Required action:
Search the entries for the line containing "20: (227, 211, 0.77)". Repeat it, then every line after it, exactly through the final line.

Given records:
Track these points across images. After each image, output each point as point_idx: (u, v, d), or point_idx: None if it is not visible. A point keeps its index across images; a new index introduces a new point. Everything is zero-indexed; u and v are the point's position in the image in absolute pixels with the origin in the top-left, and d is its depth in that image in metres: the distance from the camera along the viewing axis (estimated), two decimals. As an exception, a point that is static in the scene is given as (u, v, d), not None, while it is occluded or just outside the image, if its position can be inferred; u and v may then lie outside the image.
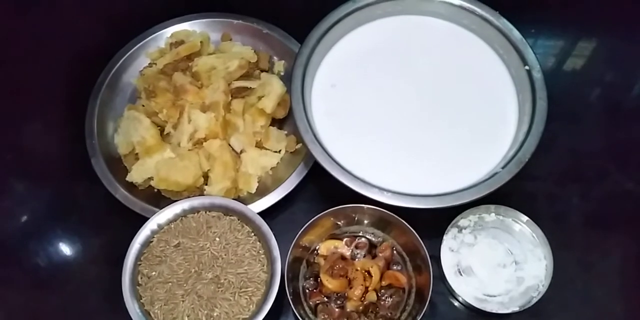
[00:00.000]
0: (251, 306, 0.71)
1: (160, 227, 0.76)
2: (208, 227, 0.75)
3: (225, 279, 0.72)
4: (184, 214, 0.76)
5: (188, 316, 0.71)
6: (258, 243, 0.75)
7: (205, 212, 0.77)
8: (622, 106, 0.97)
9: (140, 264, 0.74)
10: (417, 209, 0.72)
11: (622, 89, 0.99)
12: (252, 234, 0.75)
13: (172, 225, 0.76)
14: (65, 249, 0.86)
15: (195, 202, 0.77)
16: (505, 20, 0.82)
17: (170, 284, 0.72)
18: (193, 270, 0.73)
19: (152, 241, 0.75)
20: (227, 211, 0.77)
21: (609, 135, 0.93)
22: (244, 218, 0.76)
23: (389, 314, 0.76)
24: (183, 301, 0.71)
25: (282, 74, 0.93)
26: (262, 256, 0.74)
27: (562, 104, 0.82)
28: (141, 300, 0.72)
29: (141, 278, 0.73)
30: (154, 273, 0.73)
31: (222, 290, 0.72)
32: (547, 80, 0.78)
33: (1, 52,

Answer space:
20: (227, 211, 0.77)
21: (609, 135, 0.93)
22: (244, 218, 0.76)
23: (389, 314, 0.76)
24: (183, 301, 0.71)
25: (282, 74, 0.93)
26: (262, 256, 0.74)
27: (562, 104, 0.82)
28: (141, 300, 0.72)
29: (141, 278, 0.73)
30: (154, 273, 0.73)
31: (222, 290, 0.72)
32: (547, 80, 0.78)
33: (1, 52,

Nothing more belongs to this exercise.